• COMPITO 1: Nel testo sui ritratti rinascimentali con i cani, a chi fu commissionato nel 1542 il ritratto di Clarissa?
• COMPITO 2: Prosegui il testo sui ritratti rinascimentali con i cani a partire dalla sua ultima frase.
━━━ SEZIONE DI TESTO
Nel
Rinascimento non è raro vedere ritratti di personaggi appartenenti a casate
importanti mentre posano con il proprio cane. Nei ritratti dei bambini e delle
dame di solito sono cani di piccola taglia, “da grembo” come si suol dire,
mentre per gli uomini si tratta di cani di rappresentanza, quindi di una certa
mole o cani da caccia. Ho preso un esempio tra tanti. Nel 1542 fu commissionato
a Tiziano Vecellio il ritratto di una bambina di due anni, Clarissa, figlia di
Roberto Strozzi e
Maddalena dei Medici. La bimba dai bei riccioli
biondi è all’interno di una stanza di fronte ad una grande finestra che lascia
intravedere un rigoglioso paesaggio all’imbrunire. Indossa una leggera veste
bianca ricamata sul corpetto ed è intenta a dar da mangiare al suo cagnolino
posato su un piedistallo in marmo decorato da un pannello con due figure di
putti. L’animale è ritratto con grande naturalezza e cura del mantello.
━━━━━━
━━━ DATI FORNITI
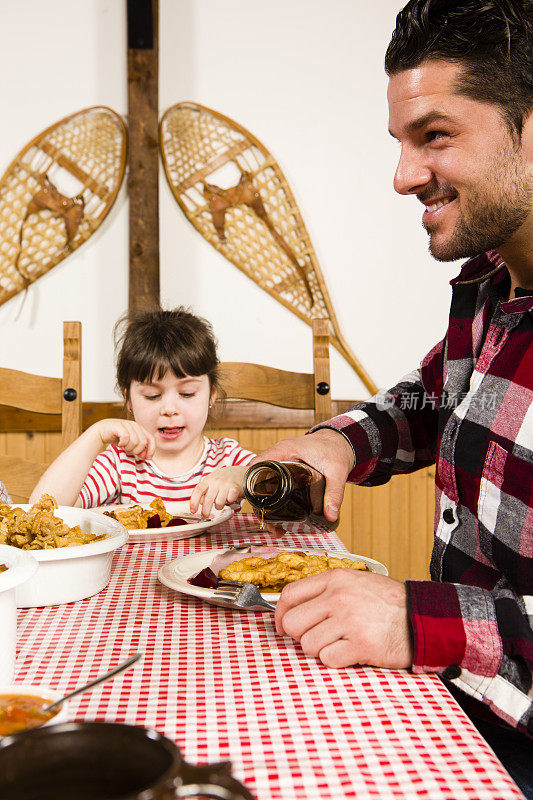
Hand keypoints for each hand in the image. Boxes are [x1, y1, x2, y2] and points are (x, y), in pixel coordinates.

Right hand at [96, 419, 154, 460]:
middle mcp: (135, 425)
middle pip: (143, 442)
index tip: (148, 458)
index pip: (151, 439)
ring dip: (129, 448)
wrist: (101, 432)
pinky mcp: (119, 426)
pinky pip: (126, 438)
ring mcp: (127, 424)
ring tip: (123, 447)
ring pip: (135, 441)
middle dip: (137, 450)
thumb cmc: (117, 438)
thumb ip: (139, 449)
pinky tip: (119, 444)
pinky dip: (123, 443)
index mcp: (140, 428)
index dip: (151, 449)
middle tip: (129, 450)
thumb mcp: (131, 444)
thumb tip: (147, 457)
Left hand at [190, 465, 246, 516]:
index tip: (193, 511)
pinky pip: (230, 501)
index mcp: (208, 480)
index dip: (194, 502)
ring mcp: (225, 484)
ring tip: (222, 501)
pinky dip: (230, 501)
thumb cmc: (223, 479)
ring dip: (220, 506)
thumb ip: (204, 491)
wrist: (239, 472)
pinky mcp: (235, 488)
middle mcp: (216, 482)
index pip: (198, 491)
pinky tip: (230, 497)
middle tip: (205, 515)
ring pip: (219, 503)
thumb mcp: (211, 482)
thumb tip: (199, 502)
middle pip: (208, 500)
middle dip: (206, 511)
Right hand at [250, 429, 354, 520]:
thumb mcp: (337, 471)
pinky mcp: (287, 468)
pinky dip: (273, 496)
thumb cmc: (336, 449)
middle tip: (268, 521)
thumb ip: (334, 493)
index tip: (255, 503)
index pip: (258, 463)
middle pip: (259, 477)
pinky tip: (280, 515)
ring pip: (265, 481)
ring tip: (274, 525)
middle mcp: (279, 454)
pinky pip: (274, 481)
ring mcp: (282, 461)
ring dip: (266, 501)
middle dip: (259, 501)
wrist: (340, 442)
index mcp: (285, 449)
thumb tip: (330, 515)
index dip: (251, 482)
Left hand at [275, 569, 412, 669]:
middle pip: (292, 623)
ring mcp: (349, 620)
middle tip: (317, 637)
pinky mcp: (360, 644)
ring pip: (307, 645)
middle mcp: (339, 597)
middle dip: (300, 635)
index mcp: (336, 579)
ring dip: (321, 649)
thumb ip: (327, 591)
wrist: (423, 619)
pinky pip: (327, 659)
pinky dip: (337, 661)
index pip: (290, 594)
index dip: (279, 614)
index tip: (281, 626)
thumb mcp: (357, 583)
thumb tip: (293, 609)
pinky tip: (352, 652)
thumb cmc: (389, 604)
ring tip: (341, 643)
━━━━━━
• RISULTATO 1: A Tiziano Vecellio.

• RISULTATO 2:
L’appartenenza di Clarissa a due tra le più ricche e potenti famiglie
fiorentine, gli Strozzi e i Medici, è sottolineato dai ricchi gioielli che
indossa. Al collo un vezzo di perle con un pendente in oro decorato da due
grosse pietre, un rubino e forse uno zaffiro. Al polso un altro giro di grosse
perle. In vita una cintura a maglie d’oro e smalti che le arriva fino ai piedi
e alla cui estremità è appeso un pomander composto da due sfere in oro
traforato nel cui interno di solito si introduceva una pasta odorifera. Tali
gioielli, proprio perché indossati da un bambino, non vanno creduti solo
oggetti di ornamento ma anche amuleti, data l’enorme mortalità infantile
dell’epoca a causa delle più svariate malattie. Le perle, simbolo di castità e
purezza, rimandavano alla protezione della Madonna sulla fanciulla; il rubino
si credeva fortificasse il cuore, lo zaffiro teneva lontane le convulsioni,
mentre il profumo emanato dal pomander proteggeva dalla peste.